DATA EXCERPTS:
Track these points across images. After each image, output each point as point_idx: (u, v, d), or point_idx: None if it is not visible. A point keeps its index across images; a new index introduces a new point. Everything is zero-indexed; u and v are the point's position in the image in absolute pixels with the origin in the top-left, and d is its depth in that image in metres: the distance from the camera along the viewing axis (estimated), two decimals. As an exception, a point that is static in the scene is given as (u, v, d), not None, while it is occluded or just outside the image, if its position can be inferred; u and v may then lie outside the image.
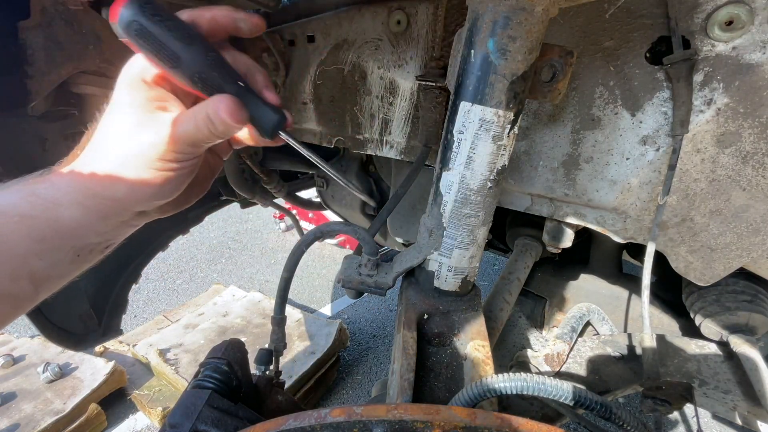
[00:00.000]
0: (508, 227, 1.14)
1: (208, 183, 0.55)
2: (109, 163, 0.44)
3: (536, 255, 1.04)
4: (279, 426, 0.32)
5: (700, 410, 0.93)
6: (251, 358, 0.61)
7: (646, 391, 0.79)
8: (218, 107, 0.43)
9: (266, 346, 0.67)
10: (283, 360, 1.12)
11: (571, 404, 0.39)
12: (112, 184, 0.44)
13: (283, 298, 0.63)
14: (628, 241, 0.70)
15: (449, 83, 0.55)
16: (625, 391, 0.81)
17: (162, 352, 2.30)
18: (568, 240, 0.81)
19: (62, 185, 0.43)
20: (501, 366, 0.87)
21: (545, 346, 0.91)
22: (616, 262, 1.12)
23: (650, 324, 0.71)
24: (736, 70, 0.53)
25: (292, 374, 2.20)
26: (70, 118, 1.07)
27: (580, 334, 0.96)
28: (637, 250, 1.15)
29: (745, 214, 0.60)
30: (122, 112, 0.44)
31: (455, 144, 0.51)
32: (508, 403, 0.78)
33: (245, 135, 0.51)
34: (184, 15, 0.43)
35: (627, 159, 0.64)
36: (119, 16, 0.39)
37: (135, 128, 0.43)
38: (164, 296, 3.40)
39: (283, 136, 0.49)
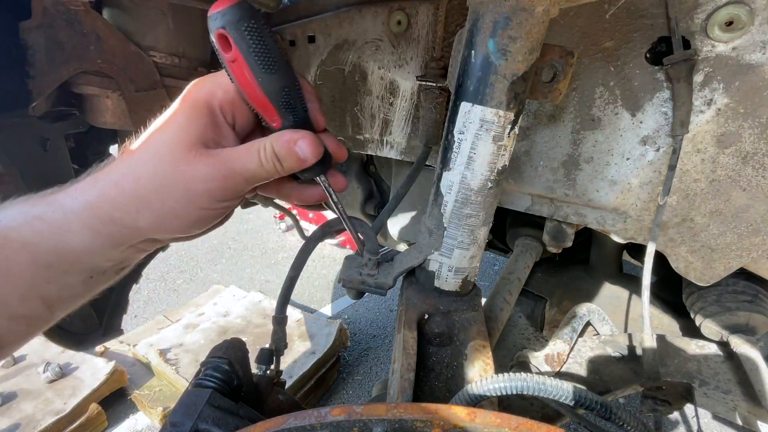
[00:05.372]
0: (508, 227, 1.14)
1: (231, 214, 0.49)
2: (138, 188, 0.38)
3: (536, 255, 1.04)
4: (279, 425, 0.32)
5: (701, 410, 0.93)
6: (252, 357, 0.61)
7: (647, 391, 0.79)
8: (296, 140, 0.39)
9: (267, 345, 0.67)
10: (284, 360, 1.12)
11: (572, 404, 0.39)
12: (137, 213, 0.39)
13: (286, 297, 0.63)
14: (629, 241, 0.71)
15: (450, 83, 0.55)
16: (626, 391, 0.81)
17: (162, 352, 2.30)
18: (568, 240, 0.81)
19: (73, 208, 0.38)
20: (501, 366, 0.87)
21: (545, 346, 0.91)
22: (616, 262, 1.12)
23: (650, 324, 0.71)
24: (736, 70, 0.53)
25: (293, 374, 2.20)
26: (70, 118, 1.08)
27: (581, 334, 0.96)
28: (638, 250, 1.15)
29: (745, 214, 0.60)
30: (174, 135, 0.39)
31: (456, 144, 0.51)
32: (509, 403, 0.78)
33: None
34: None
35: (627, 159, 0.64)
36: (231, 10, 0.36)
37: (185, 156, 0.38)
38: (164, 296, 3.40)
39: (321, 180, 0.46)
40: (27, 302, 0.38)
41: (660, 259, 0.68)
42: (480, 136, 0.49)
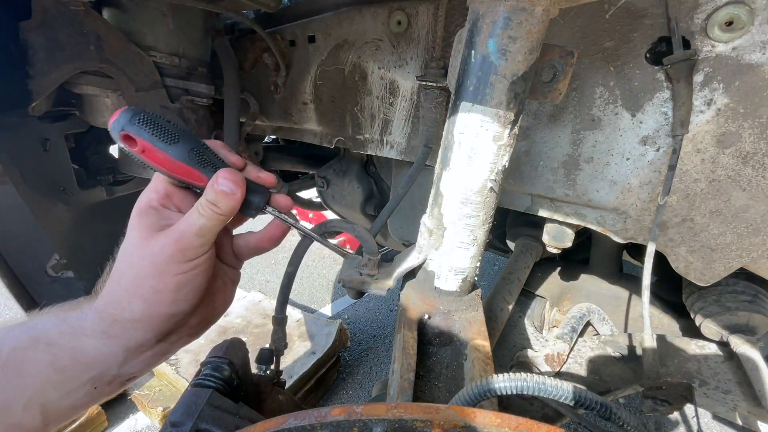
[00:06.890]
0: (508, 227, 1.14)
1: (231, 294, 0.57)
2: (123, 286, 0.46)
3: (536, 255, 1.04)
4: (279, 425, 0.32)
5: (701, 410, 0.93)
6: (252, 357, 0.61)
7: (647, 391, 0.79)
8: (216, 180, 0.46)
9: (267, 345, 0.67)
10: (284, 360, 1.12)
11: (572, 404, 0.39)
12: (129, 304, 0.45)
13: (285, 296, 0.63)
14: (629, 241, 0.70)
15: (450, 83, 0.55)
16: (626, 391, 0.81)
17: (162, 352, 2.30)
18: (568, 240, 0.81)
19: (89, 314, 0.45)
20: (501, 366, 0.87)
21: (545, 346, 0.91)
22: (616, 262, 1.12)
23: (650, 324, 0.71)
24: (736, 70, 0.53)
25: (293, 374, 2.20)
26: (70, 118, 1.08)
27: (581, 335, 0.96)
28: (638, 250, 1.15)
29: (745, 214, 0.60)
30: (132, 237, 0.47)
31: (456, 144, 0.51)
32: (508, 403, 0.78)
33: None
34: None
35: (627, 159, 0.64)
36: (120, 116, 0.44)
37: (143, 243, 0.46)
38: (165, 296, 3.40)
39: (270, 210, 0.53)
40: (28, 410, 0.42)
41: (660, 259, 0.68)
42: (480, 135, 0.49)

PROBLEM:
An exact copy of every entry, pictures left out, is what to write here.

SOLUTION FOR THIS TASK:
Track these points across images. After each image, output each point as point_idx: (u, v, d), or point_idx: None if it is not visible. A point keeps its index across images; a new index introduces a new point. Everything is zero-indexed; u and v are the point's position in the image in absolute pixels with the origin in the top-left, and d is its depth in that image in metres: the distance from the camera along the viewing axis (estimated), two decimals. As an exception, a point that is static in the scene is given as (u, v, d), not None, while it is occluded or just outside the image, if its position can be inferred; u and v may then lie outside the image.
[00:00.000]
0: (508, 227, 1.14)
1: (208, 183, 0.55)
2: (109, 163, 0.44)
3: (536, 255, 1.04)
4: (279, 426, 0.32)
5: (700, 410, 0.93)
6: (251, 358, 0.61)
7: (646, 391, 0.79)
8: (218, 107, 0.43)
9: (266, 346, 0.67)
10: (283, 360, 1.12)
11: (571, 404, 0.39)
12: (112, 184, 0.44)
13: (283, 298, 0.63)
14: (628, 241, 0.70)
15: (449, 83, 0.55)
16: (625, 391, 0.81)
17: (162, 352, 2.30)
18: (568, 240, 0.81)
19: (62, 185, 0.43)
20: (501, 366, 0.87)
21: (545, 346, 0.91)
22: (616, 262, 1.12)
23: (650, 324, 0.71)
24: (736, 70, 0.53)
25: (292, 374, 2.20)
26: (70, 118, 1.07)
27: (580, 334, 0.96)
28: (637, 250, 1.15)
29: (745, 214, 0.60)
30: (122, 112, 0.44)
31: (455, 144, 0.51)
32: (508, 403, 0.78)
33: (245, 135, 0.51)
34: (184, 15, 0.43)
35: (627, 159, 0.64)
36: (119, 16, 0.39)
37: (135, 128, 0.43)
38: (164, 296, 3.40)
39: (283, 136, 0.49)
[00:05.372]
0: (508, 227, 1.14)
1: (231, 214, 0.49)
2: (138, 188, 0.38)
3: (536, 255, 1.04)
4: (279, 425, 0.32)
5: (701, 410, 0.93)
6: (252, 357, 0.61)
7: (647, 391, 0.79)
8: (296, 140, 0.39)
9: (267, 345, 0.67)
10: (284, 360, 1.12)
11: (572, 404, 0.39)
12: (137, 213, 0.39)
13: (286, 297, 0.63)
14: (629, 241, 0.71)
15: (450, 83, 0.55)
16: (626, 391, 0.81)
17: (162, 352, 2.30)
18: (568, 240, 0.81)
19: (73, 208, 0.38)
20: (501, 366, 0.87)
21: (545, 346, 0.91)
22: (616, 262, 1.12)
23: (650, 324, 0.71)
24: (736, 70, 0.53)
25: (293, 374, 2.20)
26: (70, 118, 1.08)
27: (581, 334, 0.96)
28: (638, 250, 1.15)
29: (745, 214, 0.60)
30: (174, 135, 0.39)
31: (456, 144, 0.51)
32: (509, 403, 0.78)
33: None
34: None
35: (627, 159, 0.64)
36: (231, 10, 0.36)
37: (185, 156, 0.38)
38: (164, 296, 3.40)
39: (321, 180, 0.46)
40: (27, 302, 0.38)
41: (660, 259, 0.68)
42: (480, 136, 0.49)
[00:06.890]
0: (508, 227, 1.14)
1: (231, 294, 0.57)
2: (123, 286, 0.46)
3: (536, 255, 1.04)
4: (279, 425, 0.32)
5: (701, 410, 0.93)
6: (252, 357, 0.61)
7: (647, 391, 0.79)
8: (216, 180, 0.46)
9: (267, 345, 0.67)
10: (284, 360, 1.12)
11: (572, 404, 0.39)
12: (129, 304, 0.45)
13: (285, 296, 0.63)
14: (629, 241, 0.70)
15: (450, 83, 0.55)
16: (626, 391, 0.81)
17: (162, 352, 2.30)
18: (568, 240, 0.81)
19: (89, 314, 0.45)
20: (501, 366, 0.87)
21: (545, 346, 0.91)
22: (616, 262, 1.12)
23: (650, 324, 0.71)
24: (736, 70, 0.53)
25: (293, 374, 2.20)
26: (70, 118, 1.08)
27: (581, 335, 0.96)
28: (638, 250, 1.15)
29: (745, 214, 0.60)
30: (132, 237, 0.47)
31: (456, 144, 0.51)
32: (508, 403, 0.78)
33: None
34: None
35: (627, 159, 0.64)
36: (120, 116, 0.44)
37: (143, 243, 0.46)
38: (165, 296, 3.40)
39: (270, 210, 0.53)
40: (28, 410, 0.42)
41: (660, 259, 0.68)
42: (480, 135, 0.49)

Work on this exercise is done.